__Exercise requirements__.
Among the entries below, find the line with "hfov_deg: 10.8", then quote it and each following line up to and including the line with "focal_mm: 1.7", and nothing else.

● ● ●

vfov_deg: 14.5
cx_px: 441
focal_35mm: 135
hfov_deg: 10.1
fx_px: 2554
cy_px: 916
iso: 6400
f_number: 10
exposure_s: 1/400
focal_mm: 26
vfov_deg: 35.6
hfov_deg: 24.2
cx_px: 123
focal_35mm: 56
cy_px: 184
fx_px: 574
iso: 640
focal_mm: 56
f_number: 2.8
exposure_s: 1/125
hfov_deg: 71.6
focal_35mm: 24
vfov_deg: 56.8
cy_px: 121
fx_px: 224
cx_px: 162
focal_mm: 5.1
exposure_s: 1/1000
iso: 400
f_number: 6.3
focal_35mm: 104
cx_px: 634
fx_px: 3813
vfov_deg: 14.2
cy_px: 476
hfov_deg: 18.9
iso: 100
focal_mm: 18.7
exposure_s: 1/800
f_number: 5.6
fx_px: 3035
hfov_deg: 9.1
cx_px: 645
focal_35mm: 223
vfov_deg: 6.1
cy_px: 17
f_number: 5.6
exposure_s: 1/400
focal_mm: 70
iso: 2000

● ● ●

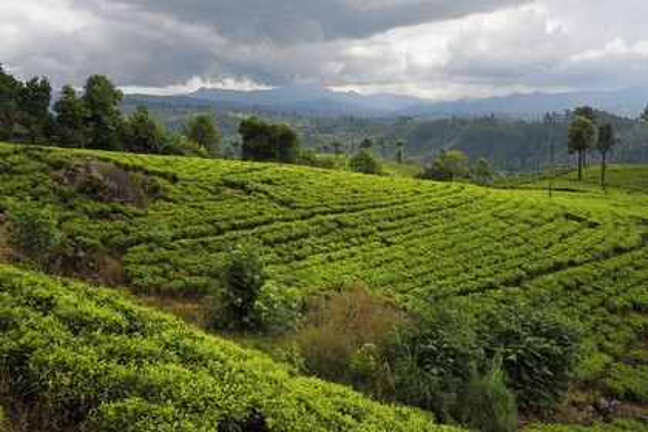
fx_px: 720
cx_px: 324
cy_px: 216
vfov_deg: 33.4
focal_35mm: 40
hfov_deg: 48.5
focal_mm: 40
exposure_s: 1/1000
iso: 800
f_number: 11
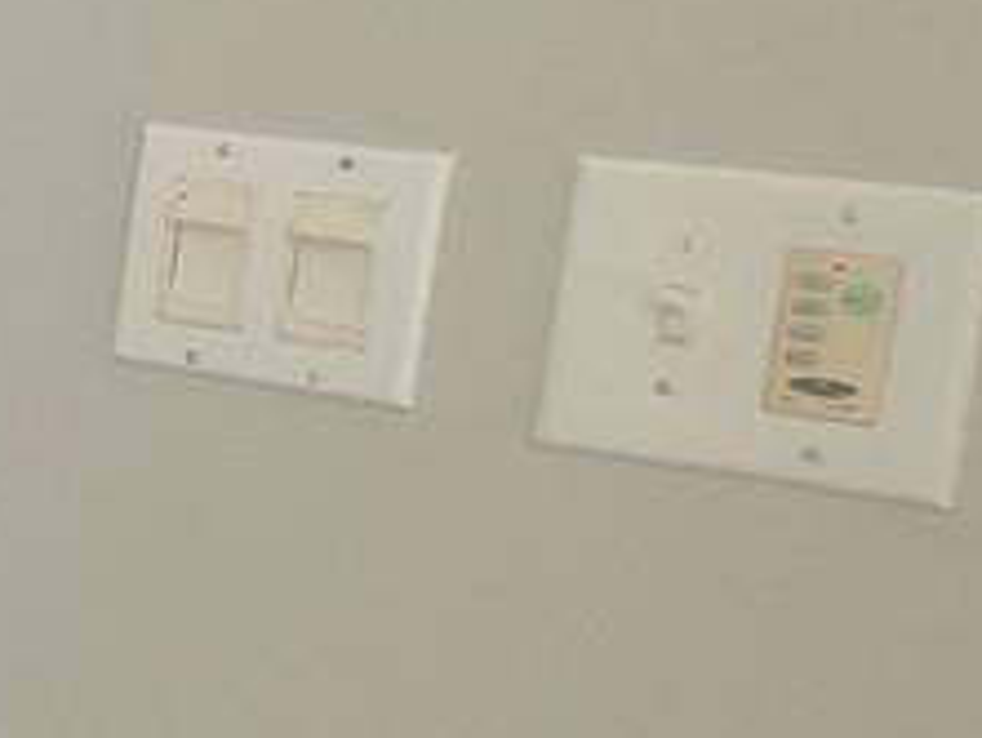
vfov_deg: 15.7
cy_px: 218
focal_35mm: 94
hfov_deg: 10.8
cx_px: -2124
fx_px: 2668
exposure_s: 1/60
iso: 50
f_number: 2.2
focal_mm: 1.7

● ● ●

__Answer space__.
hfov_deg: 10.8
cx_px: -2124
fx_px: 2668
exposure_s: 1/60
iso: 50
f_number: 2.2
focal_mm: 1.7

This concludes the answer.